HAK WARIS ANAK DALAM KANDUNGAN

 
A.                 Pengertian Anak dalam Kandungan
Orang yang mengandung sering disebut dengan al-hamlu (hamil) dalam bahasa Arab merupakan bentuk masdar dari kata hamalat. Dan tercantum dalam Al quran surah Al-Ahqof : 15
kami perintahkan kepada manusia supaya berbuat baik kepada dua orang ibu bapaknya, ibunya yang mengandung dengan susah payah, dan melahirkan dengan susah payah pula”. Menurut istilah para fuqoha, yaitu janin yang dikandung dalam perut ibu baik laki-laki maupun perempuan”.[1]
Pada dasarnya apabila seseorang meninggal dunia dan diantara ahli warisnya terdapat anak yang masih dalam kandungan atau istri yang sedang menjalankan masa iddah dalam keadaan mengandung atau kandungan itu dari orang lain yang meninggal, maka anak yang dalam kandungan itu tidak memperoleh warisan bil fi’li, karena hidupnya ketikam uwar is meninggal tidak dapat dipastikan. Karena salah satu syarat dalam mewarisi yang harus dipenuhi oleh ahli waris adalah keberadaannya (hidup) ketika pewaris wafat. Dengan demikian bagi anak yang masih dalam kandungan ibunya belum dapat ditentukan hak waris yang diterimanya, karena belum dapat diketahui secara pasti keadaannya, apakah bayi itu akan lahir selamat atau tidak, laki-laki atau perempuan , satu atau kembar.[2]
Akan tetapi, tidak menutup kemungkinan kita dihadapkan pada ikhtiyar menyangkut kemaslahatan demi terpelihara hak anak, maka bagiannya dimawqufkan sampai dia lahir karena ada kemungkinan bahwa dia telah hidup ketikamuwar isnya meninggal. Atau pada keadaan darurat menyangkut kemaslahatan ahli waris yang mengharuskan disegerakan pembagian harta warisan dalam bentuk awal.[3] Oleh karena itu jika memungkinkan dapat menentukan isi kandungan dengan tes USG untuk mengetahui jenis kelamin dari anak tersebut maka disimpanlah bagian harta warisan untuknya. Karena anak dalam kandungan menjadi masalah dalam kewarisan karena ketidakpastian yang ada pada dirinya, sedangkan warisan dapat diselesaikan secara hukum jika kepastian itu sudah ada.[4]

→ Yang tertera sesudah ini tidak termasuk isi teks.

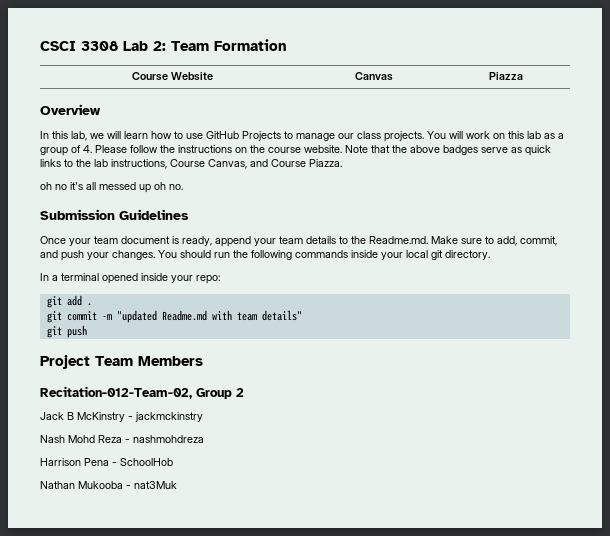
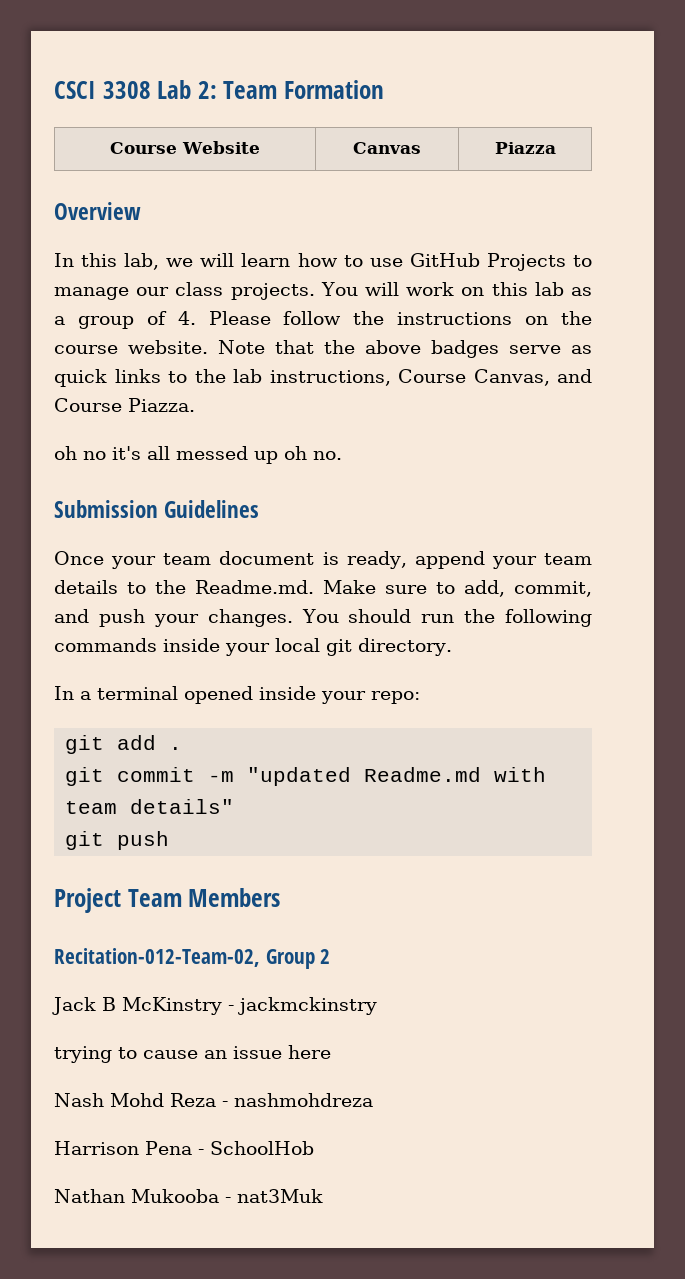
(203, 417) none -> [54,1045,331,1063] // trying to cause an issue here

B.                 Syarat Anak dalam Kandungan Memperoleh Harta Waris
Anak yang masih berada dalam kandungan ibunya termasuk ahli waris yang berhak menerima warisan sebagaimana ahli waris lainnya. Untuk merealisasikan hak kewarisan ini, diperlukan syarat-syarat berikut :
1.        Ketika muwaris meninggal, anak itu telah berwujud dalam rahim ibunya.
2.        Bayi yang ada dalam kandungan tersebut dilahirkan dalam keadaan hidup.
Penjelasan Pertma: Waris mewarisi bertujuan menggantikan kedudukan orang yang sudah meninggal dalam kepemilikan harta bendanya. Maka disyaratkan bayi tersebut telah terwujud supaya tergambar penggantian yang dimaksud. Tingkatan yang seminimal-minimalnya sebagai seorang pengganti ia harus sudah terwujud walaupun masih berada dalam kandungan ibunya. Ini karena sperma yang ada pada rahim itu, tidak akan hancur jika mempunyai zat hidup, sehingga ia dihukumi hidup.
Penjelasan Kedua: Lahir dalam keadaan hidup disyaratkan untuk meyakinkan bahwa anak dalam kandungan itu memang benar-benar hidup dalam rahim ketikamuwaris meninggal. Ketika masih dalam kandungan walaupun sudah dianggap hidup, itu bukanlah hidup yang sebenarnya. Kelahiran dalam keadaan hidup ke dunia ini dengan tenggang waktu yang telah ditentukan merupakan bukti yang nyata atas perwujudan ketika orang yang mewariskan meninggal. Selain perwujudan nyata anak dalam keadaan hidup dan tenggang waktu kelahiran diperlukan juga ciri-ciri yang meyakinkan. Diantara ciri-ciri tersebut antara lain berteriak, bernafas, bergerak dan lain sebagainya. Sebagaimana Abu Hurairah r.a mengutip sabda Rasulullah SAW yang menjelaskan tanda-tanda hidup ini sebagai berikut : “Apabila anak yang dilahirkan itu berteriak, maka diberi pusaka”.[5]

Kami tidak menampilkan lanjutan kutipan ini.